Bringing user experience labs in-house has changed Shop Direct’s culture to focus on the customer rather than its competitors.

Sam Barton, head of user experience at Shop Direct said: “We’re not looking at what our competitors are doing but what our customers are doing. It’s a very different skillset and attitude.”

Sam Barton, head of user experience at Shop Direct said: “We’re not looking at what our competitors are doing but what our customers are doing. It’s a very different skillset and attitude.”

“You have to remove the assumptions that there’s best practice. You’ve got to test it,” he added.

Barton said that it now brings customers into its lab, which includes eye tracking technology, for its staff to see how they react to changes on its website.

The retailer, which operates brands including Very and Littlewoods, now tests every change to its website so it knows the impact “commercially and on the customer”.

Barton said: “700 colleagues have observed customers. This is how we get people close to our customers. We don’t have stores, we don’t get to speak to our customers. This gives colleagues an opportunity to get under the skin of our customers.”

The retailer now makes 50 tests a month and is vying to up that to 150 by July 2016. “It’s up there with the likes of Amazon and eBay,” said Barton.

Shop Direct makes iterative changes to its websites based on the results of the tests, rather than undergoing massive redesign like Marks & Spencer’s, which saw sales plunge by 8.1% after its launch as customers took time to adjust.

“We use iterations to change our website.

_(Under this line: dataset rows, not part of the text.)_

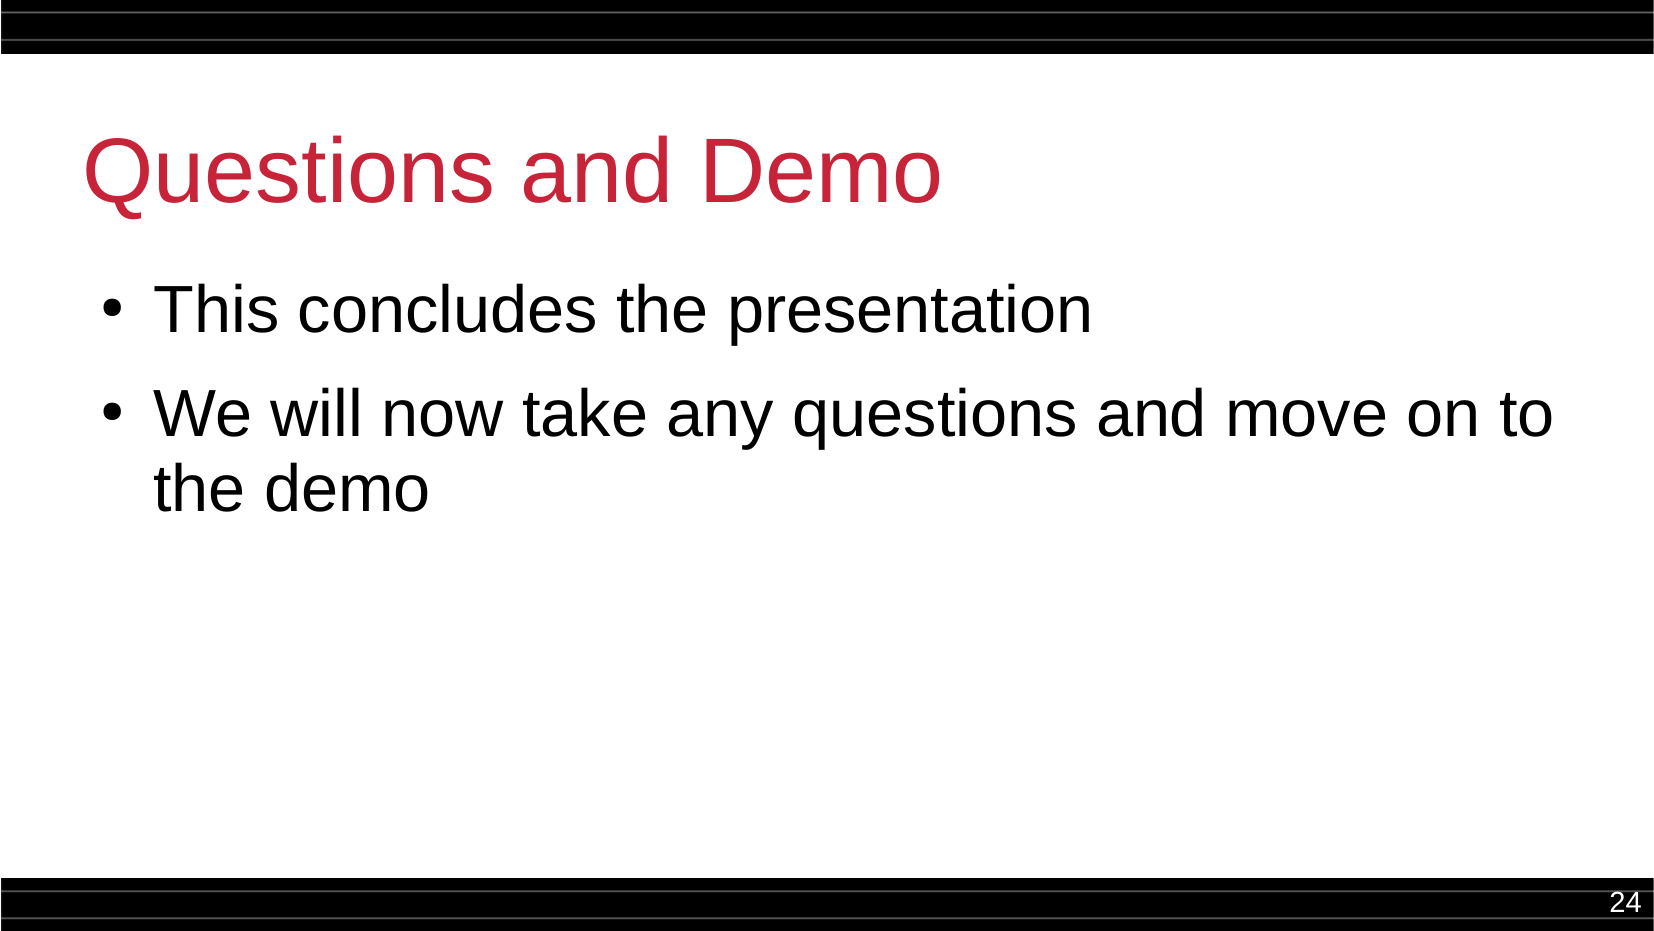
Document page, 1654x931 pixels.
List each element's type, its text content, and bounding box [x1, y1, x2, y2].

picture [1, 878, 1654, 931]
title Questions and Demo [82, 92, 1571, 249]
picture [1, 0, 1654, 54]
list This concludes the presentation We will now take any questions and move on to the demo [82, 271, 1571, 758]
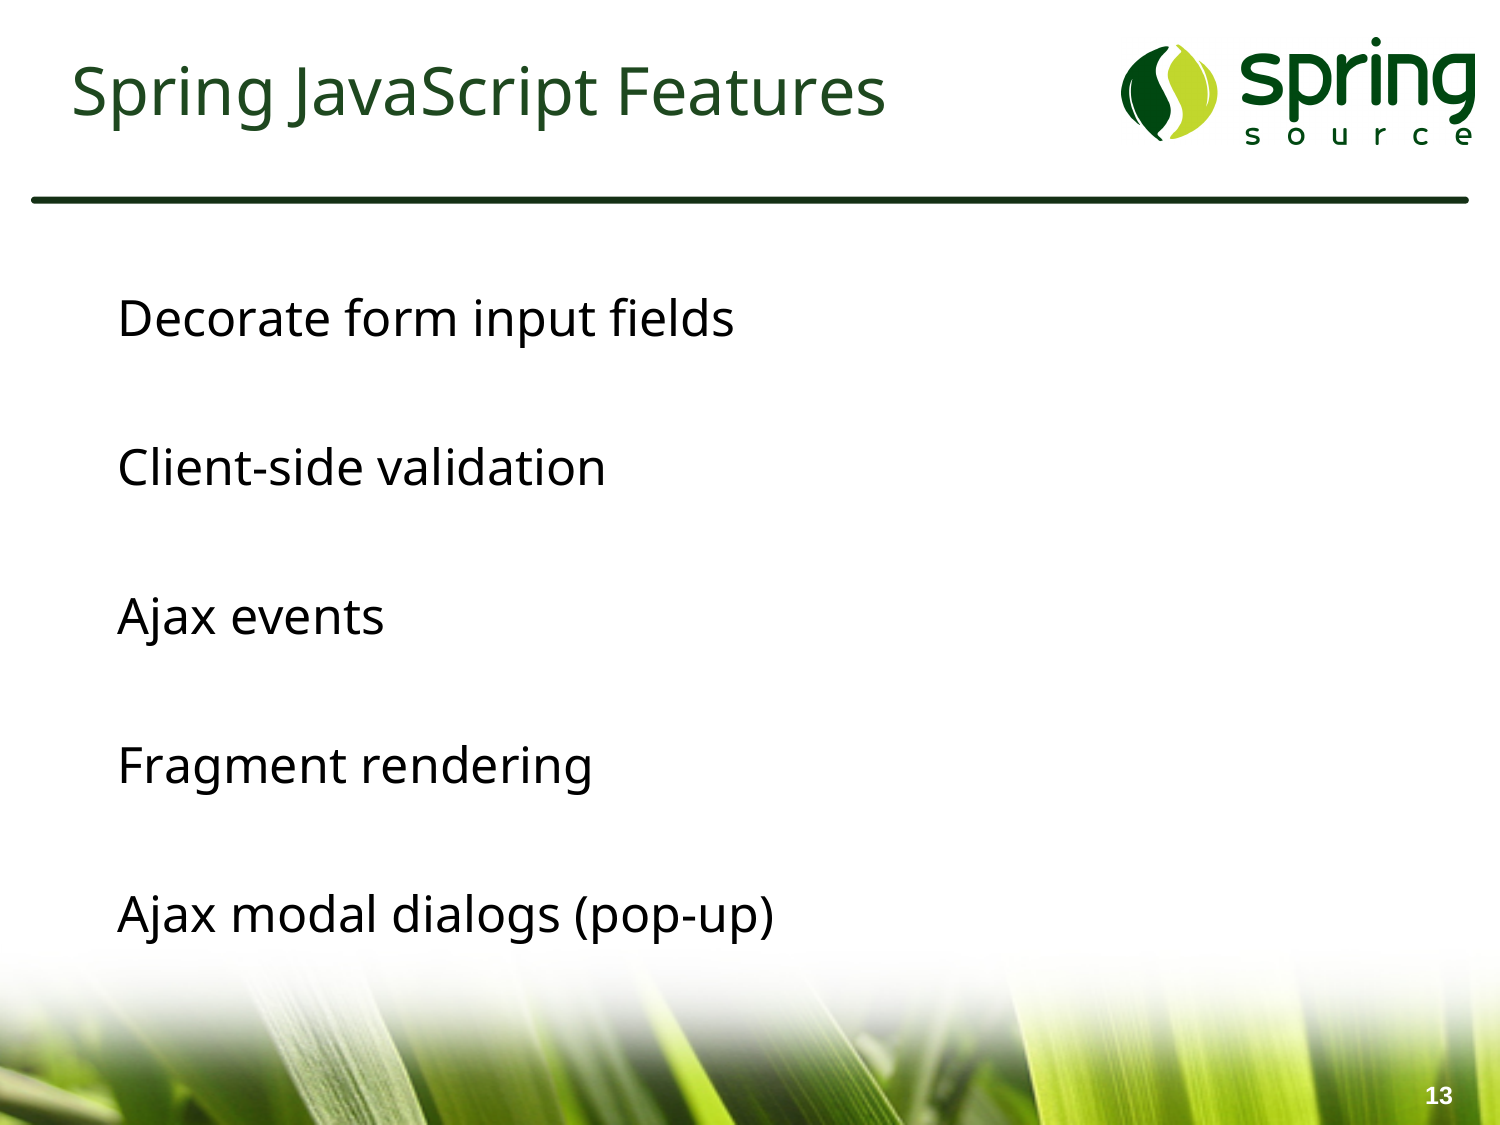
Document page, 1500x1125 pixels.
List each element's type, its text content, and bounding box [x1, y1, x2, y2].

list Decorate form input fields Client-side validation Ajax events Fragment rendering Ajax modal dialogs (pop-up) [103, 275, 1394, 938]
picture [0, 944, 1500, 1125]
title Spring JavaScript Features [56, 36, 1214, 160]
picture [1214, 37, 1475, 145]
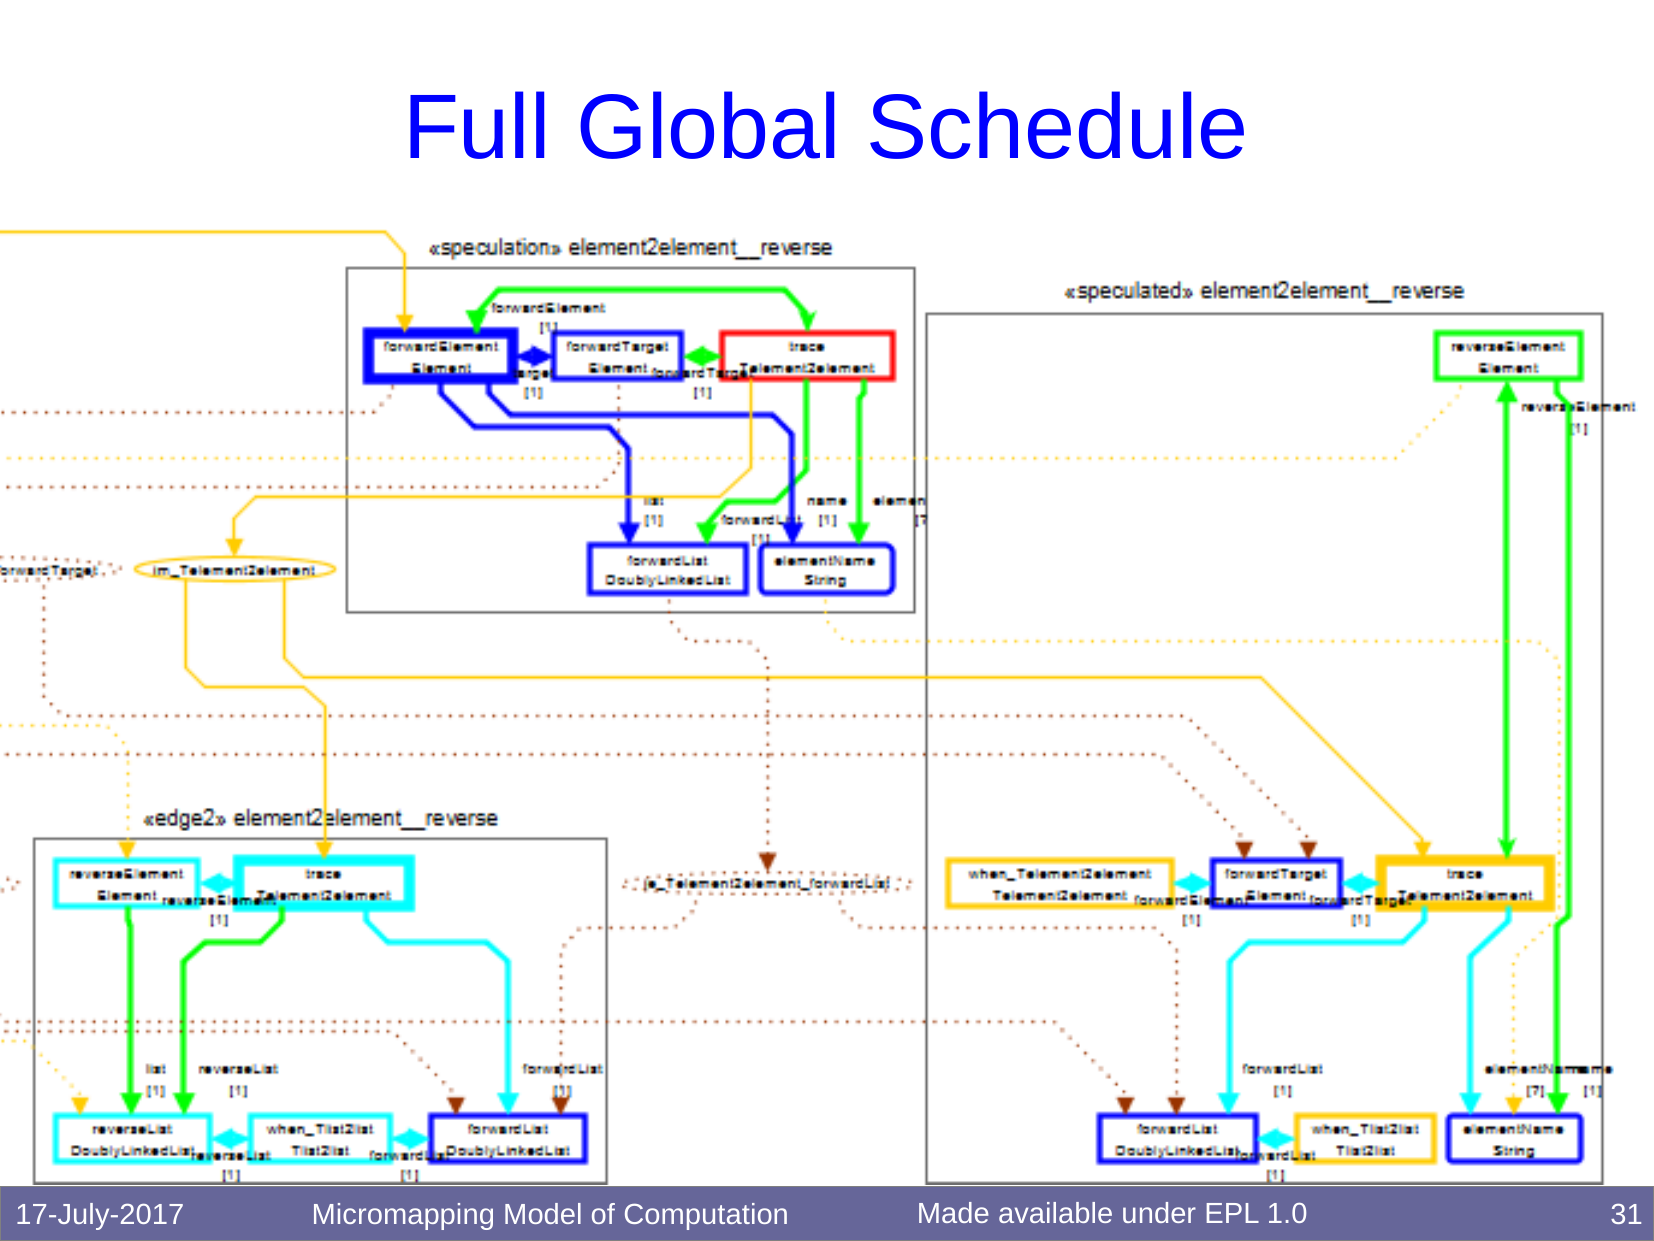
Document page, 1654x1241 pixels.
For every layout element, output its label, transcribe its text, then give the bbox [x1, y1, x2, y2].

picture [0, 229, 1638, 1185]
title Full Global Schedule [82, 22, 1571, 229]
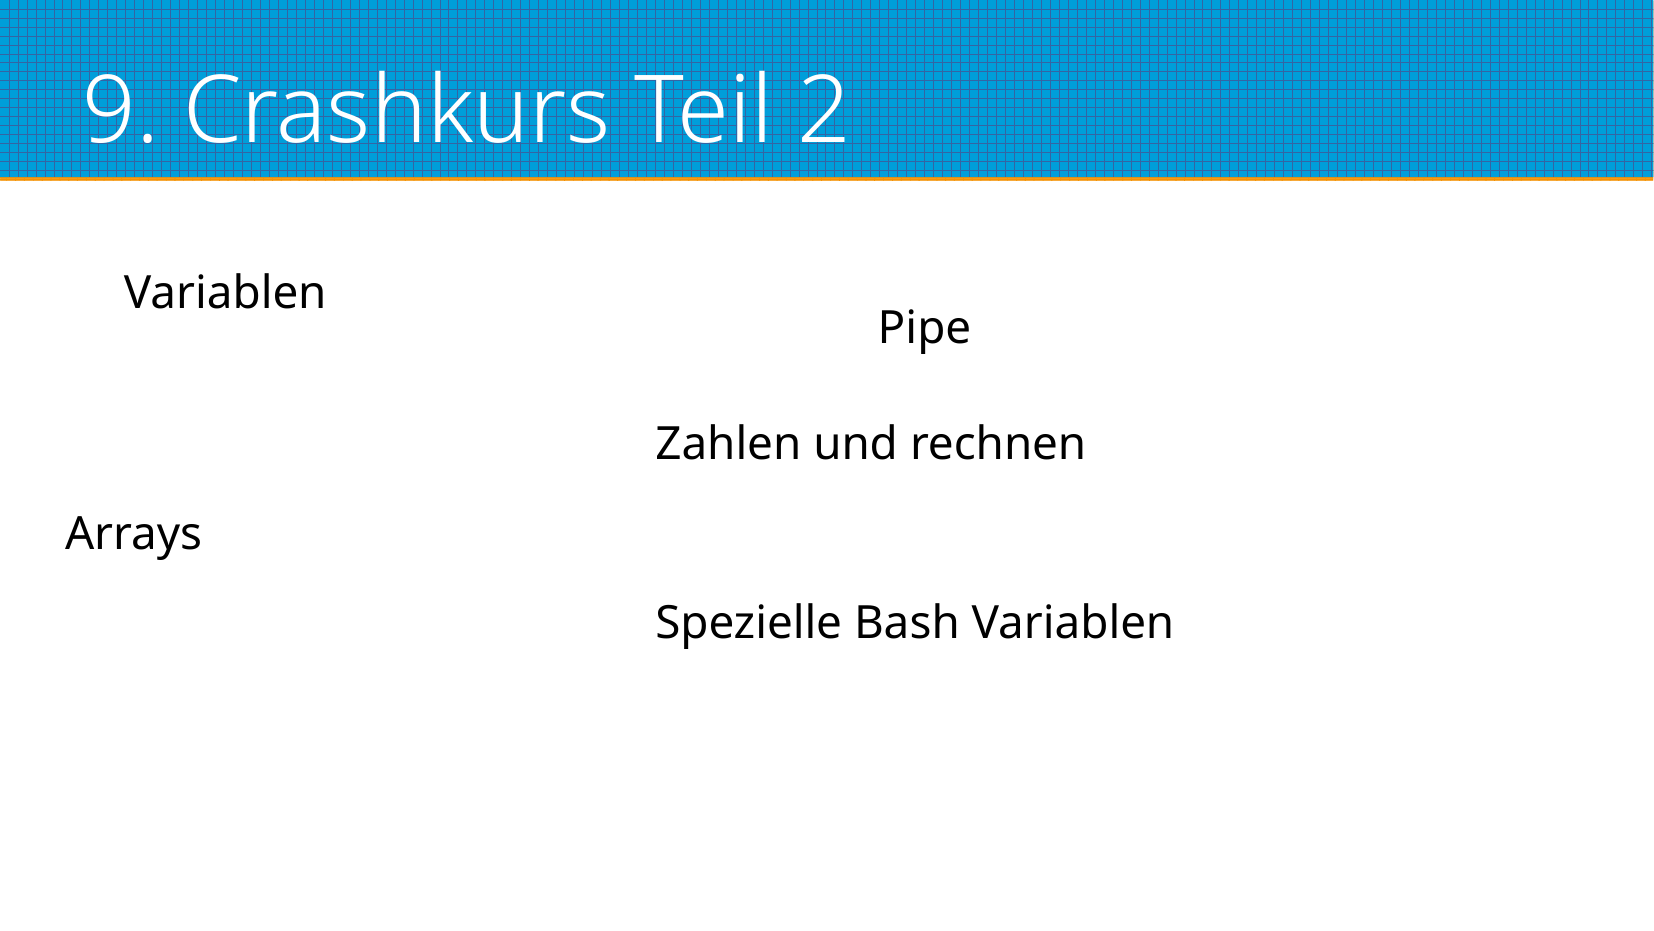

We have a clear goal of where we want to be and the huge change we want to make over time, but we chunk it up,” said Barton.

He gave the Retail Week Tech & Ecomm Summit examples of some of the tests it has since implemented on site that had helped boost sales. This includes changing the error message on the product page that appeared when a customer had not chosen a colour for the item.

They changed that message to ‘don’t forget to choose your colour’ and experienced an increase in demand of 2.9%, which resulted in £3.3m in additional sales. “That paid for the lab 30 times over,” said Barton.

Along with commercial benefits, Barton said its user experience lab had also helped to change perceptions of the business from a catalogue retailer to a digital retailer both internally and externally.